A comedy with an almost competitive sporting background, lucid and polished which cleverly winks at the romantic twist. Tennis (on hard court), rackets, balls, beads of sweat on the athletes’ foreheads and muscles a very light menage (apparently) a trois between two tennis players who are former friends (or perhaps never enemies), their prey (certainly predatory) and the everlasting sporting ambition. Nowadays during the first exchanges of final of an ATP Challenger tournament, the champion in crisis Art Donaldson (Mike Faist) meets his eternal rival and, indeed, friend since he was a teenager on and off the fields, Mike Zweig (Josh O’Connor). On the sidelines, in the front row, dressed like Grace Jones in 007, there is Tashi Duncan (Zendaya), also a very young champion, career interrupted by a shattered knee on the pitch, today Art’s wife and coach, yesterday Mike’s girlfriend. But to understand the grimaces of that little face shadowed in the audience we have to roll up a long, fragmentary, even chaotic flashback, which takes us back to 15 years earlier where Art and Mike were laughing while winning on the court, and in doubles, like tightrope walkers. In their eyes, however, only the light of their colleague Tashi shines. Here, to reconfigure the weight and direction of Challengers However, we must stop here because this is basically the crossroads from which the film never glides. Because the way Art and Mike look at Tashi is like that of a child who desires an object – a ball or an ice cream – and not how they desire a human being on a carnal level.

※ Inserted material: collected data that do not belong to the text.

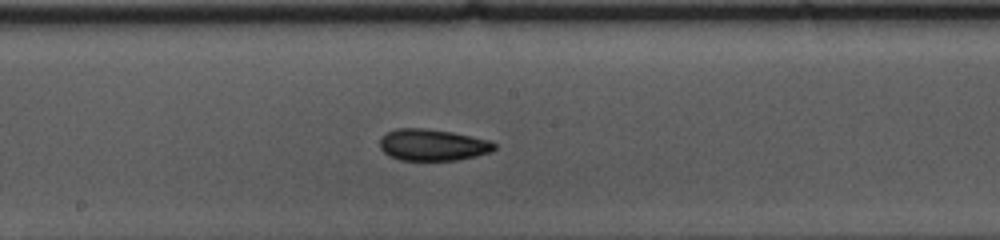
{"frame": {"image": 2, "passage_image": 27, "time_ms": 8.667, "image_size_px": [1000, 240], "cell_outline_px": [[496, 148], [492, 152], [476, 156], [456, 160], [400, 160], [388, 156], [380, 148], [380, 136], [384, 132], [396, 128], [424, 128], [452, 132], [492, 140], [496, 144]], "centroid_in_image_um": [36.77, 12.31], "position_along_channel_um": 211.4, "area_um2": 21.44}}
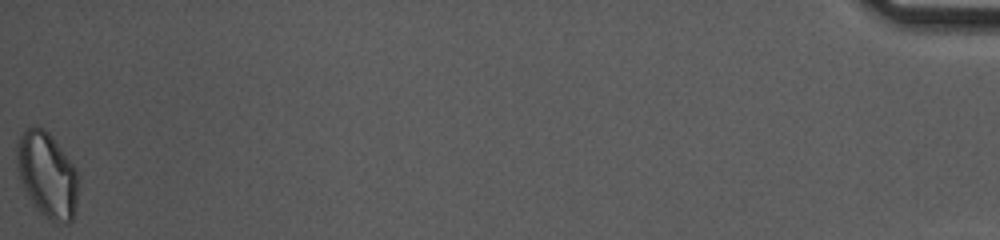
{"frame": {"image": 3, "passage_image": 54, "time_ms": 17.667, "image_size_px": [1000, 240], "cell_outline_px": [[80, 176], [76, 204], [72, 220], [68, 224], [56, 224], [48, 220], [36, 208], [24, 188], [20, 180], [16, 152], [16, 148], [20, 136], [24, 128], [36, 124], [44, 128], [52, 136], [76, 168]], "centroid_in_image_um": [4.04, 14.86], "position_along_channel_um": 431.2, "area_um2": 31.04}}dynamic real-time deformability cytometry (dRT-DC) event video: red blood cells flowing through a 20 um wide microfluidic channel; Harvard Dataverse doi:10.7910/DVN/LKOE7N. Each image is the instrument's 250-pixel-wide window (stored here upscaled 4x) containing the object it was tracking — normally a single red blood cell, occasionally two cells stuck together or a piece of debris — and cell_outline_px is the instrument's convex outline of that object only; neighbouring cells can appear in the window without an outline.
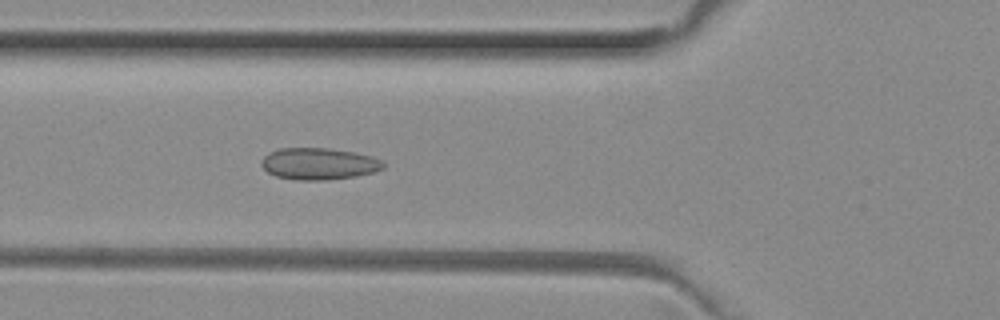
{"species": "common noctule bat (a hibernating species)", "species_latin": "Nyctalus noctula", "temperature_condition": "room temperature", "stored_images_in_passage": 26, "camera_frame_rate_fps": 3000, "um_per_image_px": 0.085, "animal": {"sex": "female", "body_mass_g": 29.2, "forearm_length_mm": 56.3}, "frame": {"image": 1, "passage_image": 16, "time_ms": 5.0, "image_size_px": [1000, 320], "cell_outline_px": [[384, 168], [372, 172], [356, 176], [324, 180], [296, 180], [276, 176], [268, 172], [260, 164], [260, 160], [268, 152], [280, 148], [328, 148], [352, 152], [372, 156], [380, 160], [384, 164]], "centroid_in_image_um": [27.06, 13.92], "position_along_channel_um": 98.7, "area_um2": 22.48}}
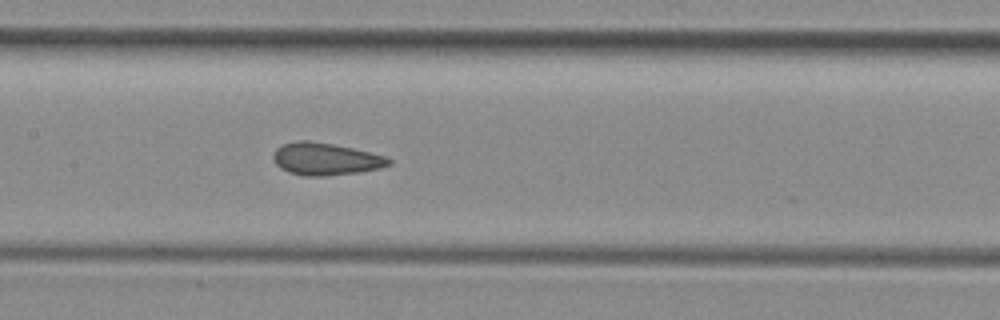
{"frame": {"image": 2, "passage_image": 22, "time_ms": 7.0, "image_size_px": [1000, 320], "cell_outline_px": [[392, 164], [380, 168], [360, 172], [324, 176], [304, 176], [288, 172], [280, 168], [276, 164], [272, 156], [276, 148], [284, 144], [296, 140], [308, 140], [332, 144], [352, 148], [388, 156], [392, 160]], "centroid_in_image_um": [27.69, 13.52], "position_along_channel_um": 179.7, "area_um2": 21.91}}
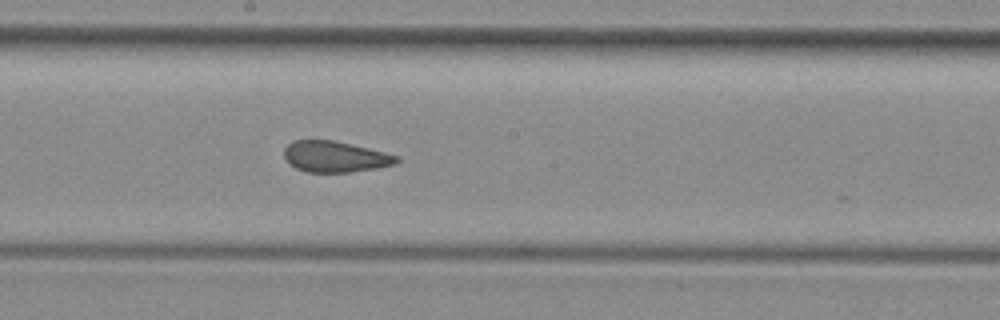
{"frame": {"image": 3, "passage_image": 25, "time_ms": 8.0, "image_size_px": [1000, 320], "cell_outline_px": [[400, 160], [396, 164], [376, 168], [348, 172], [308, 172], [296, 168], [284, 156], [284, 148], [292, 140], [332, 140], [368, 148], [400, 156]], "centroid_in_image_um": [28.5, 13.31], "position_along_channel_um": 219.7, "area_um2": 20.17}}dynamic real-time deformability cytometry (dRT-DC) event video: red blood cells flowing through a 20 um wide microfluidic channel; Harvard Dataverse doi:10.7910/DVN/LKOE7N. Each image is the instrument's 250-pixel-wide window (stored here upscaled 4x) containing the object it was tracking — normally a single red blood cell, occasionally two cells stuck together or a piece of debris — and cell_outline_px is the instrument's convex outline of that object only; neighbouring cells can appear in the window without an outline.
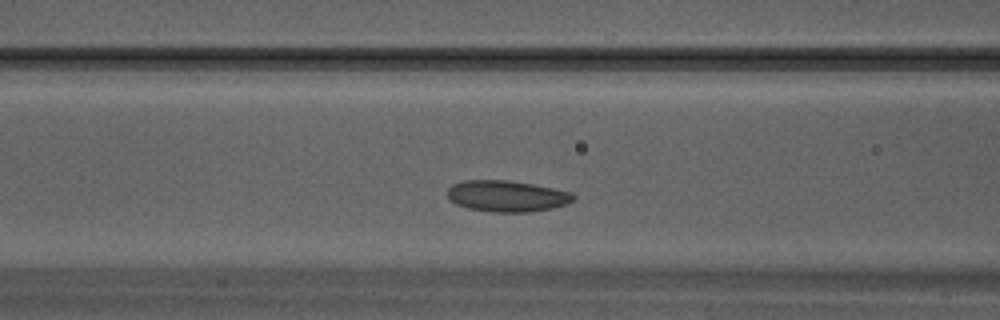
{"species": "Egyptian fruit bat (a non-hibernating species)", "species_latin": "Rousettus aegyptiacus", "temperature_condition": "warm", "stored_images_in_passage": 28, "segment_of_instrument_passage": [1, 2], "camera_frame_rate_fps": 3000, "um_per_image_px": 0.085, "animal": {"sex": "male"}, "frame": {"image": 1, "passage_image": 8, "time_ms": 2.333, "image_size_px": [1000, 320], "cell_outline_px": [[576, 196], [572, 200], [564, 204], [552, 208], [528, 212], [492, 212], [468, 208], [456, 204], [448, 196], [448, 188], [452, 184], [464, 180], [504, 180], [532, 184], [572, 192]], "centroid_in_image_um": [43.07, 16.66], "position_along_channel_um": 123.5, "area_um2": 22.72}}
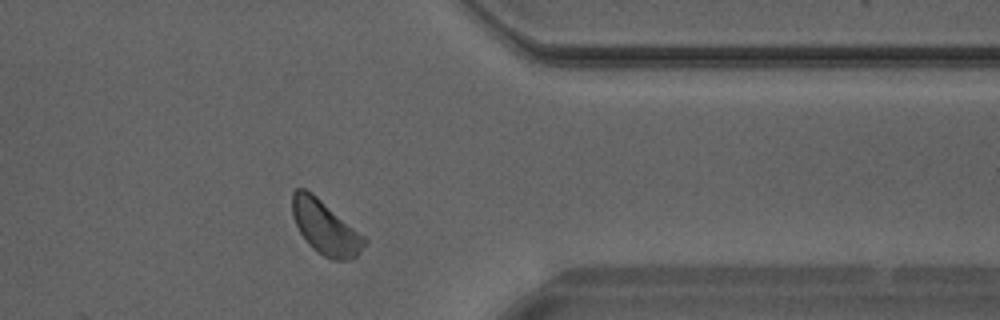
{"frame": {"image": 2, "passage_image": 21, "time_ms": 6.667, "image_size_px": [1000, 320], "cell_outline_px": [[368, 240], [356, 256], [352, 260], [332, 260], [316, 252], [308, 244], [300, 232], [292, 216], [292, 192], [296, 188], [304, 188], [312, 192], [364, 236]], "centroid_in_image_um": [27.63, 19.34], "position_along_channel_um": 383.8, "area_um2": 22.54}}
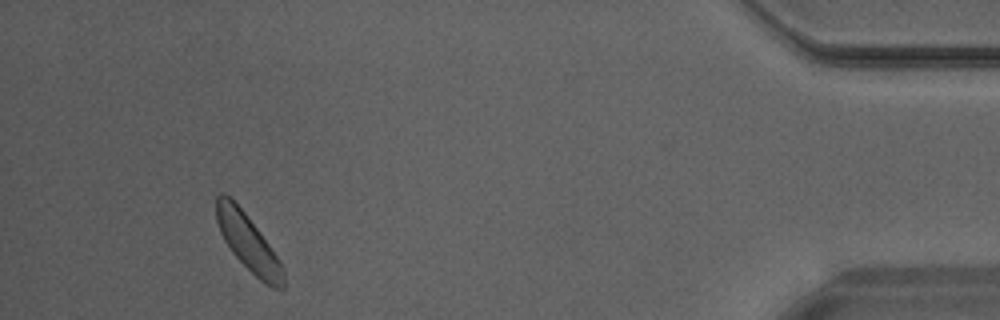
{"frame": {"image": 3, "passage_image": 25, "time_ms": 8.0, "image_size_px": [1000, 320], "cell_outline_px": [[284, 288], [272, 288], [260, 280], [232, 252], [224, 240], [220, 232], [216, 220], [216, 196], [220, 192], [224, 192], [244, 212], [268, 244], [276, 256], [284, 272]], "centroid_in_image_um": [21.06, 20.61], "position_along_channel_um": 414.1, "area_um2": 21.39}}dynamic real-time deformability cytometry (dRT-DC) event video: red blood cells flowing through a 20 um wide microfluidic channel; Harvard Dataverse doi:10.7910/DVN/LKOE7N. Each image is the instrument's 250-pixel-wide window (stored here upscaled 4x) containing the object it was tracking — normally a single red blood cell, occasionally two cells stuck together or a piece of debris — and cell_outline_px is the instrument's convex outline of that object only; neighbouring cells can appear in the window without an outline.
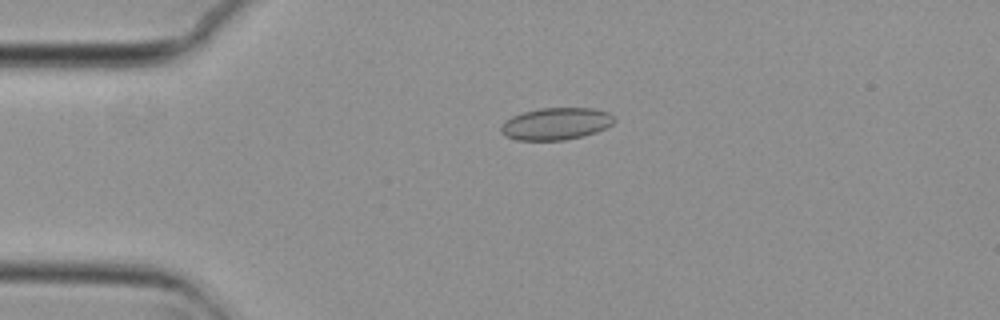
{"species": "common noctule bat (a hibernating species)", "species_latin": "Nyctalus noctula", "temperature_condition": "cold", "stored_images_in_passage": 54, "camera_frame_rate_fps": 3000, "um_per_image_px": 0.085, "animal": {"sex": "female", "body_mass_g": 29.2, "forearm_length_mm": 56.3}, "frame": {"image": 1, "passage_image": 11, "time_ms": 3.333, "image_size_px": [1000, 320], "cell_outline_px": [[616, 120], [612, 124], [596, 132], [564, 140], [516, 140], [504, 136], [500, 128], [504, 120], [512, 116], [524, 112], [540, 108], [596, 108], [608, 112]], "centroid_in_image_um": [47.24, 10.51], "position_along_channel_um": 37.8, "area_um2": 21.15}}
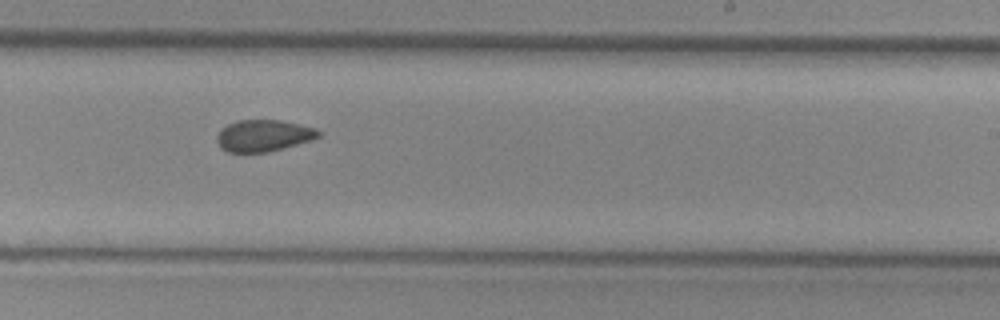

In reality, Challengers is more successful if read as a coded, karst and semi-hidden homoerotic relationship continually postponed between Art and Mike: the throwing and ostentatious destruction of the rackets, the immeasurably expanded use of a sense of competition that is actually sublimated, playfully accepted, indeed never experienced in an oppositional way (we won’t tell the ending, but it seems like a comical gimmick between the mockery of Billy Wilder and Woody Allen). So that the real fury, in turn emotionally aseptic and a little sterile, is Tashi himself who wants to guide professional careers and love lives as a scientist would in a laboratory. In short, if Challengers it lacks erotic pulsations and thrills, but it shows once again how Guadagnino is a filmmaker stylistically a thousand kilometers ahead of his Italian contemporaries and serenely in the Hollywood fray a bit like Muccino did more than twenty years ago. Together with the director of photography Sayombhu Mukdeeprom, the Palermo filmmaker chooses a curious and peculiar path, for example, in reconstruct matches on the pitch, providing a frontal solution of the energetic and lively camera with respect to the tennis players, which divides the court in two, leaving aside the (complex) realistic lateral reproduction (TV shot model) of the sporting gesture (a forehand, a backhand, etc.) . Look that in some moments of competitive intensity it overturns and melts in subjective shots of individuals under the skin, even reaching the performative gamble of the subjective shot of a tennis ball traveling through the air acting like a mad protagonist.